# Bring new life to pedal blocks and grips



## Waterland (Oct 9, 2012)

Something that works great to really brighten up those old dull black rubber pedal blocks and grips:  black shoe polish.  I just did four extremely dirty and dull pedal blocks and two ball end grips, and they look amazing.  First I cleaned the blocks and grips with degreaser, then followed up with the shoe polish and buffed it to a mirror shine just as if I were doing shoes.  The attached picture shows the polished block and grip on the left, and the unpolished on the right.  You can really see a difference.


----------



## Nick-theCut (Oct 9, 2012)

Hey nice tip, lookin good.


----------



## jpromo (Oct 9, 2012)

Looks good! I don't have shoe polish but it did get the wheels turning to shoot them with some tire shine--at least on the pedal blocks. It'd be a superficial shine but it might be nice for a time.


----------



## Waterland (Oct 9, 2012)

I just used regular Kiwi Black Shoe Polish available pretty much anywhere.  Tire shine is a good idea as well, but as you said probably not as long lasting.  I'm sure I will have to repolish occasionally just like shoes, especially on the pedal blocks, but it should last a good while before I notice it start to dull.


----------



## SirMike1983 (Oct 10, 2012)

Kiwi has various waxes in it, which helps give shine to these parts. It will indeed blacken and shine up parts superficially. I've used it and can't complain. Be aware though that if you apply it liberally, the parts can become slippery, which can be a hazard when riding. The same goes for Armorall and similar products. Harder rubbers like ebonite can be treated with various chemical blackeners, such as Pensbury Manor Formula or the like, though it is again a superficial cosmetic treatment.


----------



## Buster1 (Oct 11, 2012)

I'm a big fan of Mother's Back to Black.  It's made for weathered car rubber and trim and sinks in deep.  The old rubber on my car trim looks new without leaving anything that can rub off.  Probably good for keeping black shoe polish off your new white kicks!  

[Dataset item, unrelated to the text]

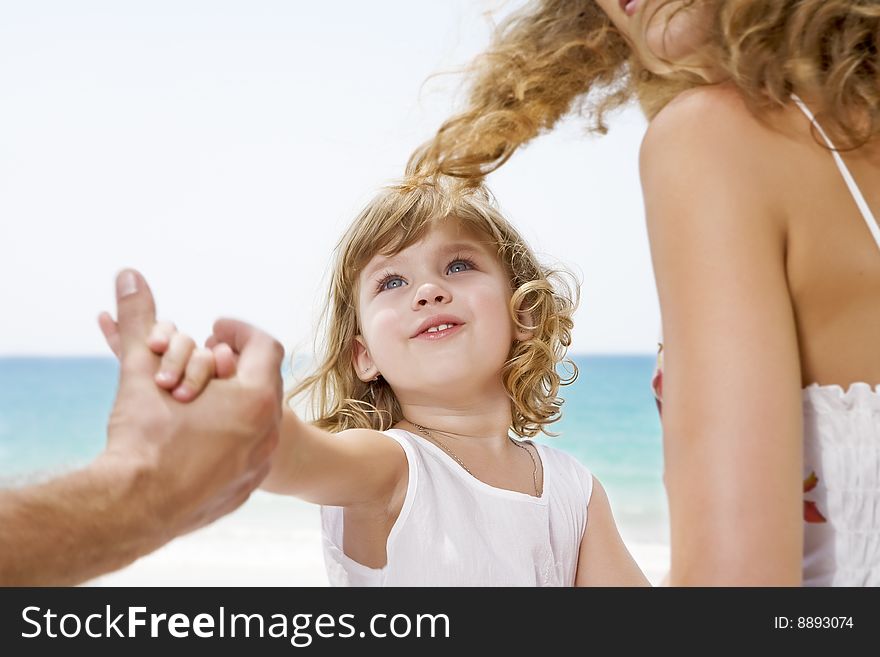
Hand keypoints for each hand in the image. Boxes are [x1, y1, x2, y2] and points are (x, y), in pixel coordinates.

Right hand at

This pedal is pretty bad, but this is after literally 1 minute of work/application of Mo's BTB.


----------



## Gary Mc (Oct 11, 2012)

Buster1 said:


> I'm a big fan of Mother's Back to Black.  It's made for weathered car rubber and trip and sinks in deep.  The old rubber on my car trim looks new without leaving anything that can rub off.  Probably good for keeping black shoe polish off your new white kicks!




That's what I use too.  Works great!!!!!


----------



## bike (Oct 11, 2012)

*Havent tried stuff lately*

but armorall was very slippery- how about some of the ones mentioned above?


----------



## Gary Mc (Oct 11, 2012)

bike said:


> but armorall was very slippery- how about some of the ones mentioned above?




Mother's Back to Black is not greasy, it really soaks in well.


----------



## Buster1 (Oct 11, 2012)

Mos's BTB is really nice stuff.  May be a little slippery, but not half as bad as armor all.  It has a nice vanilla aroma too!


----------